Es bricht förmlich aus der gestrigen Blonden heraus: „Das macht sie doch extra, die Merkel, mit voller Absicht!“ Wir sitzen im Innenhof eines wunderbaren Italieners in der historischen Kochstraße, dem Zeitungsviertel der Weimarer Republik, heute nach Rudi Dutschke benannt und ehedem Sitz der taz. Der Taxifahrer nennt das Lokal „Saal von Tabatschi“ und dabei wollen wir es auch bewenden lassen. Merkel trifft sich hier mittags mit der SPD-Oma Esken; man scherzt klar vernehmbar über Jens Spahn.

Den gleichen Ärger hatten wir schon mit ihr in Charlottenburg im italienischen Lokal Zum kalten Tisch (Tavola Caldo). Auch hier ärgert sich die Blonde über die Fotografen vor der Tür. Ich kannte es bereits vom Einstein Stammhaus in der Kurfürstenstraße, wo sie, als es das noch gab, mit ihrer Büroleiterin im Garten speiste. Eigentlich auch Ort einer eher linksliberalen Klientel. Fehlt nur noch, dass die im Borchardt auftaucht. Mutti inszeniert sich als Flaneur in der Metropole. In Wirklichkeit sind es aber politische Statements.

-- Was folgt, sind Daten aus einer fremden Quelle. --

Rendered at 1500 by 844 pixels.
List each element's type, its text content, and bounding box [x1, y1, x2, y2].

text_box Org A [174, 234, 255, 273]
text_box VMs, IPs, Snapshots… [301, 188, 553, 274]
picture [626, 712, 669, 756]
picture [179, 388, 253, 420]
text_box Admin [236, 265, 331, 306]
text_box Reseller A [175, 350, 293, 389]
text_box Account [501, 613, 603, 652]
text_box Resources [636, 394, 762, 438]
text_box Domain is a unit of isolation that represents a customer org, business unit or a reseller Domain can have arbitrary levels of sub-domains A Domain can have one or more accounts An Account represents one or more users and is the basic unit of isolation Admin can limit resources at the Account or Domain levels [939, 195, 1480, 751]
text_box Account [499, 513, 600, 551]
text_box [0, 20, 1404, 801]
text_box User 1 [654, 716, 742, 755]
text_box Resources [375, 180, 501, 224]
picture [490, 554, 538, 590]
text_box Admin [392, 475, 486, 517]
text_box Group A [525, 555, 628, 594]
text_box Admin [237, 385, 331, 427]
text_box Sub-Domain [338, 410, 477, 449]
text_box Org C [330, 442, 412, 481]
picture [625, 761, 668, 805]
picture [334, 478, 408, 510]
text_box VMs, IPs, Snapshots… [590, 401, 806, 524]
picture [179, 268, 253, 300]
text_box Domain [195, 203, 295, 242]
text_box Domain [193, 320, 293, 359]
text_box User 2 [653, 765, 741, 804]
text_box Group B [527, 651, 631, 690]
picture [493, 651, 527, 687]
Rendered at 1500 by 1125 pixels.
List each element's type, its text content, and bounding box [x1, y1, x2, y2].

Merkel zeigt mit dem Esken-Lunch, dass sie mit der SPD könnte; das ist eine Botschaft an Merz, der sich innenpolitisch gerade ein paar Häuserblocks weiter einen Wolf läuft. Vielleicht mag sich Herr Steinmeier (SPD) auch mal mit Herrn Wulff (CDU) zum Essen treffen? Ein Präsidenten-Lunch von zwei echten Hochkarätern. Zu besprechen gäbe es ja was. Die Schwarzen wie die Roten sind angesichts der Erfolge der AfD, jetzt stärkste Partei bei der Sonntagsfrage, nur noch eine RESTERAMPE der festgefahrenen Parteipolitik. Weiter so, im Klo; sagt der Taxifahrer.

Mutti stemmt sich gegen das Überschreiben ihrer Migrationspolitik durch die eigene Partei als Untergang der alten Republik. Sie verweigert die Einsicht, dass dieses Problem den Kommunen nur vor die Füße geworfen worden ist, während der Bund sich einen schlanken Fuß machte. Migration muss man gestalten wollen. Es bedarf nämlich der staatlichen Fürsorge und einer angemessenen Bewirtschaftung. Die Gießkanne Bürgergeld hilft nicht bei der Integration; sie bewässert nur Ghettobildung.

Es ist ja bekannt, dass ich gewohnheitsmäßig bei Schröders Italiener in der Mommsen esse; sollte sie da auch einen Tisch kriegen und ich einen Wein zu viel haben, werde ich mich rübersetzen und es ihr ins Gesicht sagen. „Das wirst Du nicht!“ Sagt die Blonde, die FDP gewählt hat, sich also mit dem Abverkauf auf der Resterampe auskennt. Westerwelle verkehrte hier einst auch, weil er im 2. Stock drüber wohnte. Vergangene Zeiten.